The bloodthirsty thug accused of doling out the final death blows on an Ecuadorian immigrant he thought was gay walked away after beating him senseless on a Brooklyn street, but returned to finish the job when he saw his victim trying to get up, prosecutors said today.
Keith Phoenix beat José Sucuzhanay “over and over again with the bat held high above his head,” because he thought he was gay, prosecutor Joshua Hanshaft said in court today.
“Jose tried to get up… and (Phoenix) came back with the bat and beat him two to three times on the head, cracking his skull wide open.”
The dramatic recounting of events came during opening arguments in the trial of Phoenix, 29, and his buddy Hakim Scott, 26, who are accused of murder as a hate crime, manslaughter and assault in the beating death last year of Sucuzhanay.
The victim was walking and huddling with his brother along a Bushwick street to shield himself from the cold when thugs mistook them for a gay couple, prosecutors said.
Hanshaft said Scott “took a glass bottle and smashed it with all his might” over Sucuzhanay’s head, knocking him down.
While Phoenix took over the attack with the bat, Scott chased Sucuzhanay’s brother, Romel, with the broken bottle , preventing him from helping Sucuzhanay, a 31-year-old father of two.
The incident happened around 3:30 a.m. when the victim and his brother were stumbling home drunk from a party.
Romel was holding his brother “arm in arm,” Hanshaft said. “It appeared they were walking like a married couple.”

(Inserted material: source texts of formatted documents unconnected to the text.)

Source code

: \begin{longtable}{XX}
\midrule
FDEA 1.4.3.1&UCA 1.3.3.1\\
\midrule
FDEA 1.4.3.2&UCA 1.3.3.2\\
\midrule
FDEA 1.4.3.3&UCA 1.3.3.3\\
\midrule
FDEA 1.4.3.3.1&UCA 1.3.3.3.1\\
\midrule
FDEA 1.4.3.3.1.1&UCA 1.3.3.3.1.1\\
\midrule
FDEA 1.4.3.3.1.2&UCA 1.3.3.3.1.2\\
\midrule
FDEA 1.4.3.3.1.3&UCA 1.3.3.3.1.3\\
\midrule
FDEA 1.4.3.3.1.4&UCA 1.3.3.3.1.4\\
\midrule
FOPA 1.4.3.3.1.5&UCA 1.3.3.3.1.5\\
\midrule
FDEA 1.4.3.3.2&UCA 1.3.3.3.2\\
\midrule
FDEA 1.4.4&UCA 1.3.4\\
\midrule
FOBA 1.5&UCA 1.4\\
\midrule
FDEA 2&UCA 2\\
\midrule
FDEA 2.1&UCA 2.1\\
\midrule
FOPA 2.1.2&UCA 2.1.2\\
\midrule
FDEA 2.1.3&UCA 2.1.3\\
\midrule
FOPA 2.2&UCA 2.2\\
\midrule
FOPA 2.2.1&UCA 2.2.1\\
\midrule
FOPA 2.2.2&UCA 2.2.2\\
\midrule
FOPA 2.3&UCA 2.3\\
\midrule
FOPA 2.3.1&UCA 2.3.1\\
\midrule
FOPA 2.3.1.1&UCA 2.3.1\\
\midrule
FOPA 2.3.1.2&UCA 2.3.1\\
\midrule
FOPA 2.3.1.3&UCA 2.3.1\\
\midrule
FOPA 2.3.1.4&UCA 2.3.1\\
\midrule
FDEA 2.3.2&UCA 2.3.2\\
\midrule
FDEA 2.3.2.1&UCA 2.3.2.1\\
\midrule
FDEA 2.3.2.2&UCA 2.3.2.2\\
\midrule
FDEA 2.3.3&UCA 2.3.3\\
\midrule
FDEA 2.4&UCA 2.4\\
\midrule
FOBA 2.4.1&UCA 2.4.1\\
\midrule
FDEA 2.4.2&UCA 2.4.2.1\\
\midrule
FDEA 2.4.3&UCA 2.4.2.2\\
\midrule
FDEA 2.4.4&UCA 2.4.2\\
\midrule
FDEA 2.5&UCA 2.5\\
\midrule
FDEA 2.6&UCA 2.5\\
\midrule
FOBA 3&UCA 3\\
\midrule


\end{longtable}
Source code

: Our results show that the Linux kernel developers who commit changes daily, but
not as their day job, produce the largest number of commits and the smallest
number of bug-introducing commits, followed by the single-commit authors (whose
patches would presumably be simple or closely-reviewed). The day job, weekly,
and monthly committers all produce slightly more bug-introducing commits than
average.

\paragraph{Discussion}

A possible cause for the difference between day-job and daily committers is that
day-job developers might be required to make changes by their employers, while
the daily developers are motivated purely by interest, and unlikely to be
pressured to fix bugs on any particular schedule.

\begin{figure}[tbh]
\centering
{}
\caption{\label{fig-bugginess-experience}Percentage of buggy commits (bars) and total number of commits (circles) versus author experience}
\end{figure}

The perps saw the brothers from their truck at a red light and shouted anti-Hispanic and anti-gay slurs. An angry Sucuzhanay kicked their truck,” Hanshaft said, and the occupants stepped out and beat him to death.
The perps were later seen partying at a nearby bar, and Phoenix could be seen laughing as he drove over the Triborough Bridge back to his home in the Bronx “laughing and smiling as if nothing happened.”
Cops later arrested Phoenix, who was hiding at a friend’s house in Yonkers.
“So what? I killed someone,” Phoenix said, according to cops. “Does that make me a bad person?”
Lawyers for Phoenix and Scott said jurors should be wary of calling it a hate crime.
“This was never about hate,” said Scott’s lawyer Craig Newman. “This was never about prejudice. Scott never intended to seriously harm anybody.”